Letter to Biden Explains Why the CIA Wants to Withhold Parts of JFK Files

CIA Director Bill Burns was among the government agency leaders who sent President Joe Biden a letter last year requesting that some information contained within files about the 1963 assassination of President John F. Kennedy remain redacted.

Burns' letter, dated December 15, 2021, was released Thursday by the U.S. National Archives and Records Administration (NARA). NARA also released 13,173 documents related to the Kennedy assassination on Thursday, thus meeting a deadline for the release of relevant documents Biden set last year.

NARA said that more than 97 percent of the estimated 5 million documents it has collected in all from the CIA and other agencies about the November 22, 1963, assassination have now been released to the public. Following the President John F. Kennedy Assassination Records Collection Act passed by Congress in 1992, thousands of documents have become publicly accessible, with the most recent data release occurring last year.

The CIA previously released "all" of the information it had about the assassination itself, Burns said in his letter. He described the information that was still redacted as of December 2021 as "primarily post-assassination documents" involving "intelligence sources and methods of current relevance."

CIA wants some JFK files redacted
President John F Kennedy, left, first lady Jacqueline Kennedy in the pink and Texas Governor John Connally are photographed riding in a motorcade from the Dallas airport into the city on November 22, 1963, moments... Getty Images

The redactions were "minimal" and "necessary to protect the most sensitive intelligence information" included within the collection, Burns wrote. The data involved identifying information about CIA employees and assets, some CIA locations and "specific intelligence operational details" that the agency said were "still in use," as well as accounts of foreign intelligence relationships.

Some information in the CIA's Kennedy assassination files also included "unacknowledged CIA operations in support of covert actions worldwide," the public release of which Burns said were "likely to impair the US Government's ability to accomplish the objectives of the covert action and the CIA's operations in support of these programs."

Releasing the redacted information Burns flagged "poses a substantial threat" to U.S. intelligence efforts "and, therefore, to the national security," Burns wrote. That threat "outweighs the public's interest in disclosure," he added.

Burns said the CIA cannot say for certain when it will be safe to publicly release the information he identified and called for a new CIA review of the material to conclude by mid-December 2027. In the meantime, Burns requested that Biden keep certain redactions in place.

In 1992, Congress ordered that all files related to the Kennedy assassination be "eventually disclosed" to the public. "The vast majority" of the files was made publicly available by the late 1990s, according to NARA, with additional documents released in the last few years. In October 2021, Biden sought to release more of the redacted documents and ordered a review by NARA officials, with other agencies able to petition for the continued withholding of sensitive material.

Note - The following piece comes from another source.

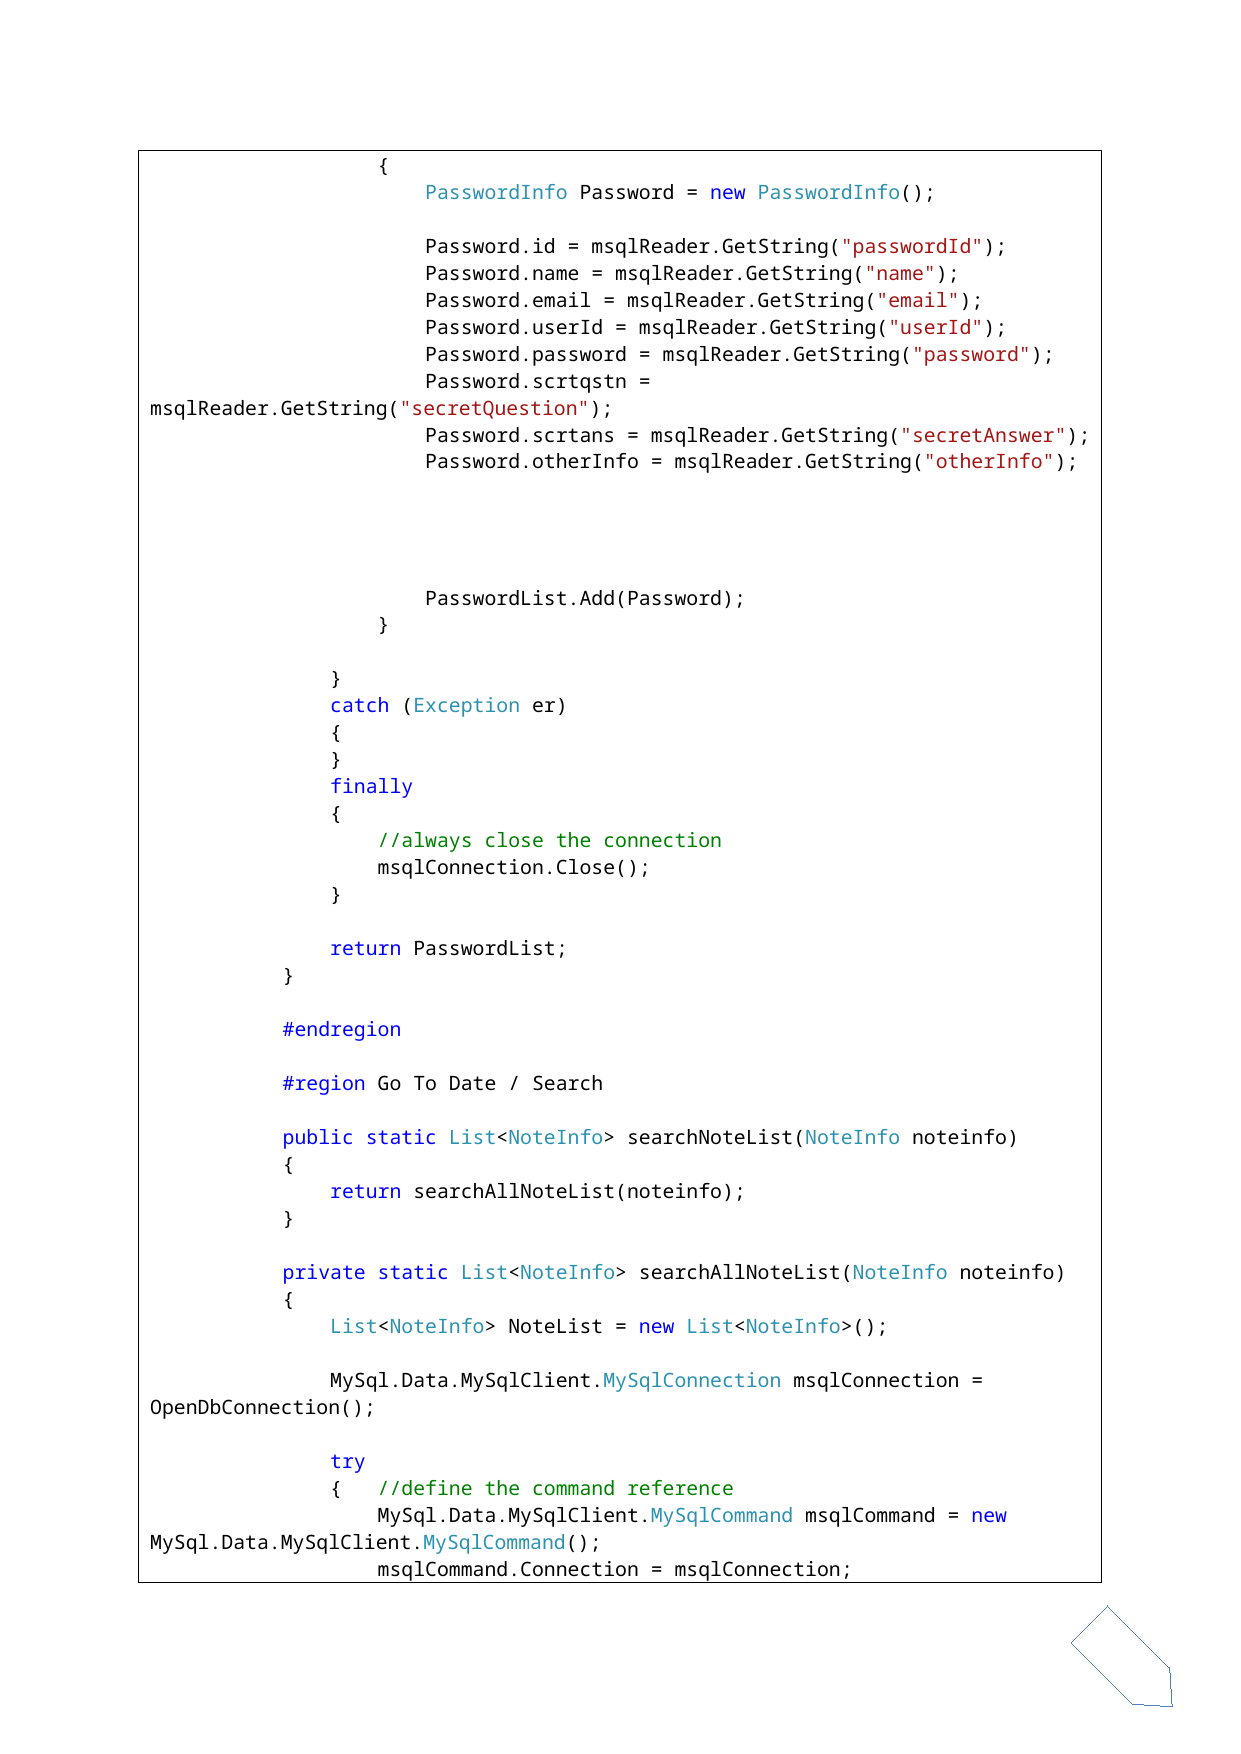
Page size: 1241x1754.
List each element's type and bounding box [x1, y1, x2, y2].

table_cell [139, 151, 1101, 1582]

Of the nearly 16,000 documents that were reviewed since fall 2021, more than 70 percent were on Thursday "released in full," according to a memorandum from the White House. NARA's acting archivist identified some information that Biden was encouraged to keep redacted.

"I agree that continued postponement of public disclosure of such information is warranted to protect against an identifiable harm to the military defense, intelligence operations, law enforcement, or the conduct of foreign relations that is of such gravity that it outweighs the public interest in disclosure," Biden said in the memorandum.

A CIA spokesperson said in comments shared with Newsweek that the agency "is committed to the JFK Act's goal of ensuring maximum transparency with respect to Government records concerning President Kennedy's assassination." The agency worked "in close collaboration" with NARA to review the files over the last year and "released thousands of additional documents in full," the spokesperson said. Other documents were released with fewer redactions, "and no documents remain fully redacted or withheld in their entirety."

The spokesperson reiterated Burns' previous statement that all of the CIA's information "directly related" to the Kennedy assassination was previously released and said that, as of Thursday, 95 percent of all CIA documents related to the assassination "have been released in their entirety, and no documents remain fully redacted or withheld in their entirety."

As for Lee Harvey Oswald, the man who fatally shot Kennedy, the spokesperson said the CIA is "not aware of any documents known to be directly related to Oswald that have not already been made part of the Collection."

Conspiracy theories about the assassination have continued to spread in the decades since Kennedy's death. Some theorists have questioned whether the CIA or other government agencies had any connection with Oswald or involvement in the killing.

The CIA spokesperson also commented on those theories and on the CIA documents mentioning Oswald that NARA included in Thursday's release of materials.

"CIA never engaged Oswald," the spokesperson said. "CIA information regarding Oswald, including Oswald's visit to Mexico City from 27 September to 3 October 1963, was included in prior releases. There is no new information on this topic in the 2022 release."